His expression went utterly blank as he stared up at her, his grey eyes locked on her face.

“You,” she said, the word razor sharp, “are chasing me. And I am being polite.” She dropped her gaze to his hand on her wrist. “I’ve little manners left, Luca.”

Instead of releasing her, he lifted his other hand. “Wait. I’ve deeply misunderstood something, and I’m sorry.”

She finally twisted out of his grip in a move made less graceful by her anger. In one of the outfits that exposed her arms, it would’ve made her forearms and biceps flex in a way I suspected Luca would’ve been uncomfortable with.

I saw him moving to follow her and stepped between them, forcing myself into his space, making him fall back onto his stool in shock.
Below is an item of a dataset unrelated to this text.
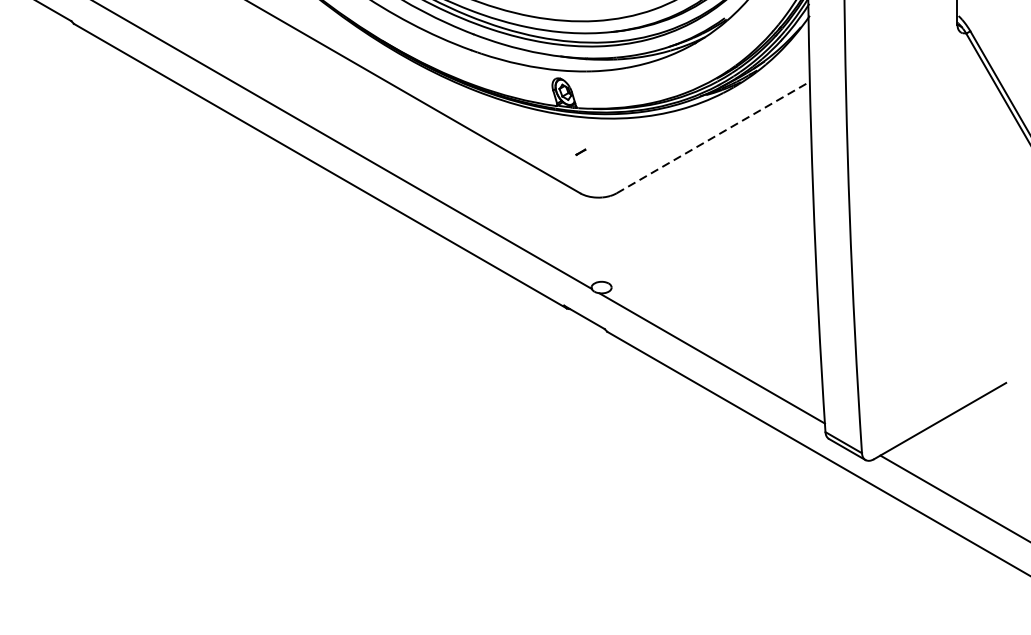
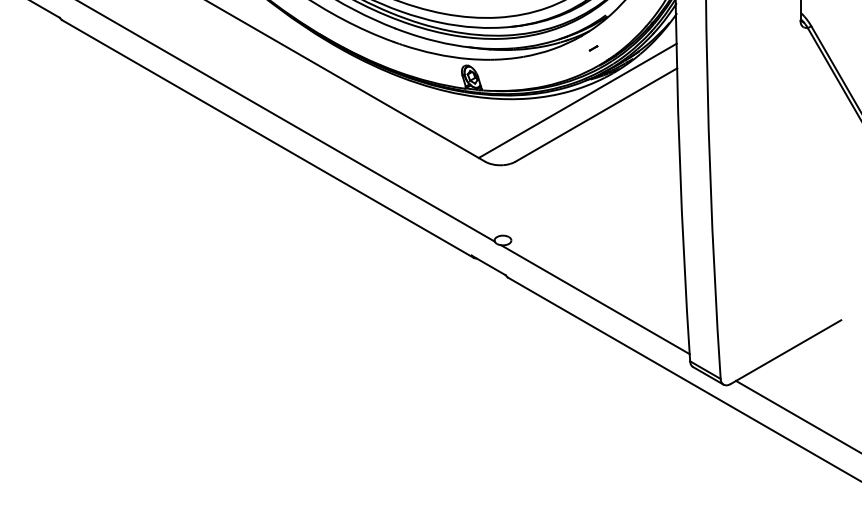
line: (690, 120) -> (577, 100), added
line: (713, 136) -> (596, 114), dashed -> solid
part: (580, 152) -> (593, 48), moved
Yasmine held aside the tent flap and shot Luca a glare as she accompanied Audrey out into the afternoon sunlight.

He opened his mouth to say something to Audrey’s back, then hesitated.

“Go on,” I murmured, disappointed. “Push her just a little more, lordling. See how far she goes.”

His eyes cut to me. His concerned expression sat on his face as if it’d been hastily pinned in place. There was no light in his eyes. Unease clawed up my spine. “That isn’t the girl I rescued all those years ago.”

“As if you’d even know,” I scoffed, and left to find Audrey, letting him remain in peace with the last few shreds of his ego.

It was a kindness I doubted Audrey would offer him again.